Data entries
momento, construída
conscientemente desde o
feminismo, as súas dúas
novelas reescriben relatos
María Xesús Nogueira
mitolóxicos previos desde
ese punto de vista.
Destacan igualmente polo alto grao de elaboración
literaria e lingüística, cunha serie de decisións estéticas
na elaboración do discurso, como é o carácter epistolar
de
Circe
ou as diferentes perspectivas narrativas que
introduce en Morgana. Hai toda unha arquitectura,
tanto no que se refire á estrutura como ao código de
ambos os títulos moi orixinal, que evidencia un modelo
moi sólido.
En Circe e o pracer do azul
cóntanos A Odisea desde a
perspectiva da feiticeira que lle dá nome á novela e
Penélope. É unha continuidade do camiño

■ Exercise details
List each line in the rows above that contains the word "elaboración".

■ Exercise answer
Destacan igualmente polo alto grao de elaboración
na elaboración do discurso, como é o carácter epistolar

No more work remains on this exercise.